2019 ISAKOS Biennial Congress ePoster #812


Laxity and Compliance Monitoring After Primary Anterior Cruciate Ligament Reconstructions with Hamstring Tendons: A 47-Case Prospective Study

Thomas Pouderoux, Angers FRANCE
Adrien Pauvert, Angers FRANCE
Henri E. Robert, MD, Mayenne FRANCE

CH Nord Mayenne, Mayenne, FRANCE

FDA Status Cleared


We monitored laximetry and compliance of hamstring short grafts for ACL reconstruction during the first post-operative year.


Laximetric measurement is widely used for diagnosis of acute anterior cruciate ligament rupture. But, monitoring laximetry and compliance after surgery may be used to survey graft mechanical properties during the ligamentization process.
This study aimed to analyze the evolution of laxity and compliance of hamstring grafts after anterior cruciate ligament reconstruction (ACLR).


47 patients (37 men, 10 women) with a mean age of 28.2 ± 9.6 years, operated for primary ACLR using hamstring tendons (short graft) associated or not with an extra-articular procedure, were enrolled between November 2013 and January 2016. Inclusion criteria were patients with a primary ACL rupture and sufficient follow-up (FU) Exclusion criteria were multi ligamentous injuries, re rupture or insufficient FU. The patients were evaluated with a robotic arthrometer before surgery, then at 15 days, 1, 3, 6, 9 months, 1 year postoperatively and at the last FU. The mean FU period was 14.6 ± 3.0 months.
The side-to-side differences in the anterior tibial translation (Delta L in mm) was measured at 30, and 60 N everytime, 90 N from 3 months and 134 N from 6 months. The scatter plot was modelized with a polynomial trend curve. Graft compliance was defined by the director coefficient of the tangent line at a given point of the force-deformation curve. Differential compliance (Delta C in µm/N) was calculated between operated and healthy knees.
The average values at each time were compared using a paired Student’s t-test.
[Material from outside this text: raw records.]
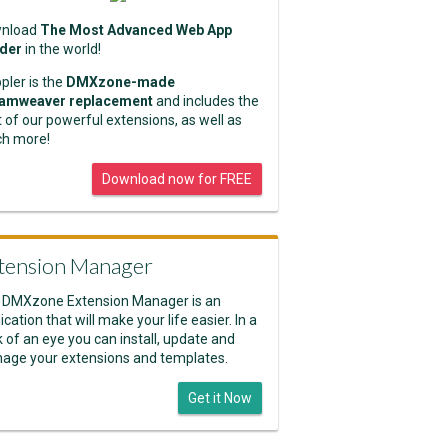
nload
The Most Advanced Web App
lder
in the world!
pler is the
DMXzone-made
amweaver replacement
and includes the
 of our powerful extensions, as well as
h more!
Download now for FREE
tension Manager
 DMXzone Extension Manager is an
ication that will make your life easier. In a
k of an eye you can install, update and
age your extensions and templates.
Get it Now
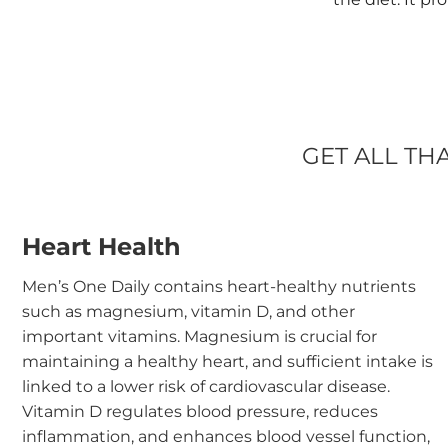
GET ALL TH
Heart Health
Men’s One Daily contains heart-healthy nutrients
such as magnesium, vitamin D, and other
important vitamins. Magnesium is crucial for
maintaining a healthy heart, and sufficient intake is
linked to a lower risk of cardiovascular disease.
Vitamin D regulates blood pressure, reduces
inflammation, and enhances blood vessel function,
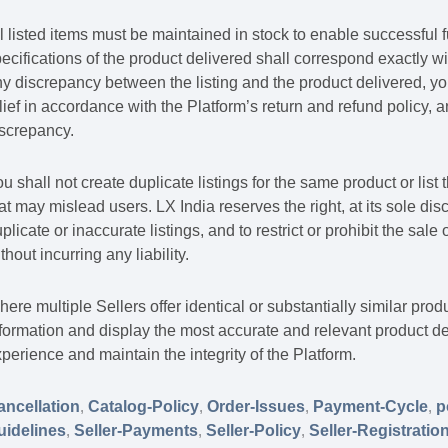
l listed items must be maintained in stock to enable successful f
ecifications of the product delivered shall correspond exactly wit
y discrepancy between the listing and the product delivered, you
lief in accordance with the Platform’s return and refund policy, 
iscrepancy.
u shall not create duplicate listings for the same product or lis
at may mislead users. LX India reserves the right, at its sole di
plicate or inaccurate listings, and to restrict or prohibit the sale
thout incurring any liability.
ere multiple Sellers offer identical or substantially similar prod
formation and display the most accurate and relevant product de
perience and maintain the integrity of the Platform.
ancellation
,
Catalog-Policy
,
Order-Issues
,
Payment-Cycle
,
p
uidelines
,
Seller-Payments
,
Seller-Policy
,
Seller-Registratio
Preoperatively, average Delta L and Delta C at 134 N were respectively 3.50 ± 1.32 mm and 16.40 µm/N. At the last FU, Delta L at 134 N was 1.44 ± 1.37 mm and Delta C 1.54 ± 6.74 µm/N with a significant difference (Delta L p<0.001 and Delta C p<0.001).
During the FU period, average Delta L and Delta C decreased significantly between preoperative and 1 month postoperative with every strength parameter (at 30N, Delta L: 0.84, p<0.0001; Delta C: 25.94, p<0,001). Between the periods of 1 month and 9 months postoperatively, Delta L increased significantly at 30 N (p=0.02) and 60 N (p<0.001). Delta C increased by 15.22 µm/N at 30 N (p=0.003) and 14.87 µm/N at 60N (p=0.001).
Between 9 months postoperatively and the last FU, there was no significant difference for Delta L and Delta C for every force range.
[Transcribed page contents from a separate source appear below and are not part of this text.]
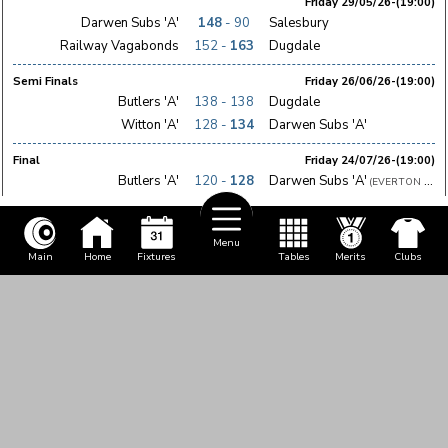
Friday 29/05/26-(19:00)
Darwen Subs 'A'
148
- 90
Salesbury
Railway Vagabonds
152 -
163
Dugdale
Semi Finals
Friday 26/06/26-(19:00)
Butlers 'A'
138 - 138
Dugdale
Witton 'A'
128 -
134
Darwen Subs 'A'
Final
Friday 24/07/26-(19:00)
Butlers 'A'
120 -
128
Darwen Subs 'A'
(EVERTON ST 
Menu
Main
Home
Fixtures
Tables
Merits
Clubs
Our study reported a 3-stage evolution of graft laxity and compliance after ACLR. Between immediate postop and 1 month, we observed a good laxity and compliance restoration. There was a period of fragility between 1 and 9 months postoperatively followed by a stabilization of mechanical properties. The evolution was significative for low ranges of force, wich can be evaluated at each potoperative period. These results are concordant with the biological description of the graft ligamentization process. This study sheds light on a normalization of laxity and compliance after 9 months postoperatively.